Quote From: jules1965One thing I NEVER did was bad-mouth their father to them, near them or even at all! It serves NO PURPOSE except to harm your own credibility!
I always figured it this way. I laid down and made these children and obvious I didn't do that alone.
So there was some 'attraction' or something for that to happen.
Why would I EVER let what might be my own personal opinion, harm the relationship between my daughters and their father.
I raised my daughters to be SMART and to make their own decisions and have their own opinions.
I figured that sooner or later they would draw their OWN conclusions without ANY input from me.
When my ex was over 7K in child support arrears and wanted to visit.......he visited regardless of my bank account.
I took care of my children very well WITHOUT that money and those girls saw me work 3 jobs for many years to take care of them.
I wasn't going to let a few dollars stand between my daughters relationship with their father!!
Fast forward, I have 2 mid-twenty year old daughters who have formed their OWN OPINION about their father.
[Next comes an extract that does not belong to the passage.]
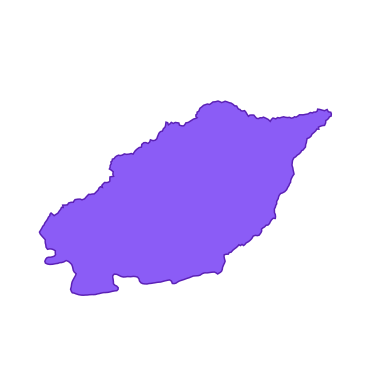 outline of Tapira, Minas Gerais, Brazil, rotated 138°
{"feature_id": "56859067B4018711092229", "entity_name": "Tapira", "entity_type": "district", "adm_level": 2, "iso_a3": "BRA", "parent_name": "Brazil", "parent_adm1": "Minas Gerais", "projection": "mercator", "projection_center": [-46.869, -19.913], "detail": "fine", "context": "isolated", "style": "filled", "palette": "violet", "viewbox_px": 384, "rotation_deg": 138, "n_neighbors": 0, "source": "geoboundaries", "source_scale": "gbopen_adm2", "svg_char_len": 5332}
<svg xmlns="http://www.w3.org/2000/svg" viewBox="0 0 384 384"><g transform="rotate(138 192 192)"><path d="M96.3,148.1L93.6,149.2L91.3,148.8L89.2,149.0L86.6,148.6L84.4,148.8L82.9,149.4L81.4,148.9L79.6,149.2L77.6,149.5L75.8,151.2L73.8,152.3L72.4,153.5L70.7,154.7L68.6,153.9L66.3,153.8L64.2,154.7L61.2,154.6L59.0,154.7L57.2,155.3L55.7,153.8L54.7,155.6L53.0,155.1L50.9,154.2L48.9,152.8L46.5,153.9L44.7,155.6L42.9,155.2L41.0,155.4L39.6,155.9L37.8,155.3L36.2,156.8L35.5,158.4L37.0,160.3L36.4,162.9L39.1,163.7L40.5,165.8L41.9,168.0L43.2,169.5L44.6,168.4L46.6,168.6L48.0,169.9L49.6,170.2L50.9,171.9L53.6,172.4L55.6,173.7L57.8,175.0L59.3,176.4L60.5,177.5L62.6,177.6L64.6,178.0L65.4,179.3L67.1,179.5L68.8,180.4L69.6,182.3L71.1,183.3L72.5,184.9L73.6,186.6L75.7,187.7L77.4,188.4L78.5,190.0L80.8,190.3L82.3,192.8L84.4,192.8L86.6,192.1L86.8,194.9L87.7,197.3L88.8,199.8L90.5,200.4L91.7,201.6L93.5,202.1L94.7,203.5L94.7,205.8L94.6,207.8L95.9,209.1L97.5,210.4L99.4,210.5L99.0,213.1L98.5,215.5L98.5,217.3L100.1,218.2L101.2,219.6L101.1,221.2L102.0,222.6L101.7,224.4L101.3,226.0L102.7,227.6L102.8,229.4L103.4,231.8L104.7,233.7L105.7,235.7L106.7,237.3L108.6,237.9L110.2,238.7L110.9,240.5L111.8,242.2L114.2,243.4L116.2,244.9L118.2,245.0L120.4,245.3L121.7,247.1L123.3,247.8L125.4,248.7L127.8,248.7L130.1,248.9L132.9,247.5L134.8,247.9L135.9,246.7L137.5,246.7L138.6,245.4L138.5,243.8L140.0,244.2L142.1,245.2L145.1,245.7L148.2,246.2L150.3,247.5L152.1,246.9L153.8,246.7L155.2,247.8L156.6,250.1L155.6,252.1L156.6,253.3L157.9,254.9L160.1,255.5L160.8,257.6L163.0,257.4L164.6,257.7L163.7,259.8L164.6,261.3L165.9,260.2L167.2,259.1L168.9,258.2L170.8,258.2L173.2,257.1L175.1,258.0L177.2,257.8L179.1,256.9L180.8,256.1L182.5,255.1L184.7,255.1L186.6,256.2L188.0,258.6L189.9,257.5L192.2,257.5L193.2,259.6L194.8,260.9L197.5,261.0L199.5,259.2L201.5,260.4L204.7,260.7L206.8,260.6L208.7,260.1L210.5,259.6L211.4,261.3L213.3,262.2L215.4,263.7L216.8,265.6L219.2,266.1L221.1,267.2L221.9,268.5L224.0,269.2L225.9,269.3L227.6,268.9L229.2,269.7L230.5,268.6L232.2,268.6L232.9,267.2L235.0,266.5L236.4,265.1L238.0,264.4L237.4,262.4L237.0,259.8L238.9,258.2L239.8,256.1L241.4,257.2L242.9,258.1L244.4,256.6L245.7,255.1L247.4,255.1L249.1,256.1L250.6,257.6L252.6,257.5L254.5,257.3L255.5,255.4L256.5,257.2L258.3,257.2L260.4,256.3L262.2,256.2L263.9,256.1L265.9,256.0L267.7,257.4L269.2,258.2L270.3,259.4L272.2,259.3L274.2,259.1L276.4,258.8L279.0,259.8L279.9,261.6L281.7,263.1L284.0,264.6L285.7,264.3L287.1,263.8L288.8,265.3L291.0,266.4L293.1,265.8L295.1,267.2L296.9,268.8L298.1,266.7L299.3,267.9L301.2,267.0L303.2,266.7L305.9,266.0L308.6,266.5L310.3,266.7L310.5,268.6L310.8,270.7L312.4,270.5L313.6,269.5L315.4,269.4L317.3,268.6L319.0,268.1L320.5,267.8L322.2,267.4L324.0,266.5L325.8,266.4L327.5,265.7L329.7,265.0L332.2,264.3L332.9,262.2L333.0,259.8L333.0,257.4L333.0,254.7L334.2,253.5L335.2,252.2L336.0,250.6L337.4,248.6L337.7,246.1L335.6,244.8L334.4,243.4L333.6,242.0L332.9,239.8L334.4,238.2L335.3,236.8L337.0,236.4L339.0,237.2L340.8,238.2L342.2,239.5L343.7,240.2L345.5,240.0L347.7,239.0L348.5,237.3L347.7,235.3L346.2,233.4L344.1,231.7L341.3,230.0L339.6,228.8L337.6,228.0L336.1,226.8L334.0,225.8L331.4,225.3L330.3,223.1L330.0,221.1L329.9,218.7L330.7,216.6L331.7,214.8L332.7,213.1L333.1,211.0L332.8,208.8L334.6,207.8L336.2,207.3L337.9,206.7L339.6,206.1L341.4,205.3L343.1,204.1L345.2,202.3L347.3,201.0L348.1,199.0L348.4,197.2L347.2,195.7L346.5,194.2L344.9,191.5L343.3,189.5L341.8,188.0L340.1,186.7L338.6,185.4L337.1,184.4L335.1,182.8L333.6,181.4L332.3,180.4L330.4,179.5L328.8,178.5L327.4,177.8L325.3,176.6L323.5,175.1L321.4,173.5L319.4,172.4L317.5,171.4L315.4,170.1L313.9,169.0L312.1,169.1L310.9,170.2L310.9,172.4L311.7,174.4L311.8,176.3L310.3,178.1L308.9,180.1L307.9,181.8L306.7,182.9L304.7,183.0L302.9,181.0L302.0,178.7L301.2,176.7L300.0,174.9L298.6,173.7L296.5,172.3L294.3,170.1L292.0,168.5L290.6,167.0L289.4,165.2L289.5,163.0L290.6,160.9L290.7,158.7L289.9,156.8L288.4,155.1L286.9,153.7L285.3,152.8L283.6,151.5L281.7,150.3L280.2,149.3L278.4,148.2L277.0,147.2L275.6,146.1L273.8,145.2L271.6,144.1L269.5,142.9L267.5,141.7L266.9,139.5L267.8,137.2L266.6,135.9L265.0,135.0L263.2,134.8L260.9,134.3L258.9,133.4L256.2,132.2L253.6,131.2L251.5,130.2L249.5,129.5L247.3,128.7L245.3,127.2L243.4,125.7L241.7,124.8L240.0,124.6L238.5,124.3L236.6,123.4L234.8,121.7L233.0,120.5L230.8,119.0L228.9,117.5L228.2,115.8L227.8,113.9L226.1,113.6L224.5,113.3L222.9,113.4L221.3,114.2L219.8,115.5L217.3,116.7L215.3,117.5L213.7,118.4L212.7,120.4L211.4,122.6L210.1,123.8L208.4,123.0L206.6,121.5L204.8,122.1L203.3,121.1L200.5,121.4L198.3,121.3L196.4,121.1L194.4,121.1L192.4,121.4L191.9,119.8L189.9,119.6L189.5,117.7L187.9,117.6L185.8,117.9L183.2,117.3L180.9,117.2L178.7,117.4L175.9,118.3L173.8,117.3L172.6,115.8L171.0,115.0L169.4,115.3L167.8,115.7L166.3,116.4L165.2,117.9L163.5,117.9L161.4,117.5L159.1,117.7L157.7,116.6L155.6,116.7L153.7,117.5L151.6,118.1L149.3,118.2L147.8,116.6L146.5,117.7L145.1,119.6L144.6,121.4L143.4,122.8L142.1,124.3L140.3,124.9L138.7,126.0L137.0,126.5L135.6,128.2L134.2,128.8L132.5,129.3L131.0,130.4L129.4,131.2L127.2,131.6L125.4,130.8L122.9,130.2L120.1,130.4L117.8,131.4L115.7,131.9L114.2,132.8L112.3,133.2L111.2,134.3L109.8,135.2L108.1,135.9L106.5,136.5L104.2,137.0L103.0,139.1L102.0,140.9L101.0,142.4L99.7,145.1L98.1,146.5L96.3,148.1Z" fill="#8b5cf6" stroke="#5b21b6" stroke-width="1.5"/></g></svg>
It isn't positive but HE did that on his OWN and I did NOT have to get involved!
Thankfully me and the ex were FRIENDS first and friends third. We've always been able to talk to each other rationally.
I always thought that the MORE PEOPLE that LOVED a child the better off that child would be. Their relationship can be (and should be) a separate entity.
Thankfully I was able to do that for my daughters! They do appreciate the way they were raised as they have thanked me many times.
BTW, my ex hung himself with his behavior and now he has no contact with the kids. SAD FOR HIM!!
I try really hard to not bad mouth my son's dad. Sometimes it does slip out. However, my son is growing up and is realizing his dad's problems on his own. He knows his dad has anger problems and is a recovering drug addict. After all, he goes to the Kid allowed NA meetings. I have mixed feelings on that one. Maybe my son will learn from everyone elses's screwed up life to stay far away from drugs. He knows his dad only owns to his name...two messed up cars and nothing else. Here however, we have cars, own our home, he gets well feed daily. He doesnt alway know if he'll eat at his dad's so I always ask before I take him over if he has power and food. Sad isn't it.
But my son sees it for himself and I (unless I just simply lose it w/a panic attack) do not bad mouth his dad, because he is his dad and loves him anyway.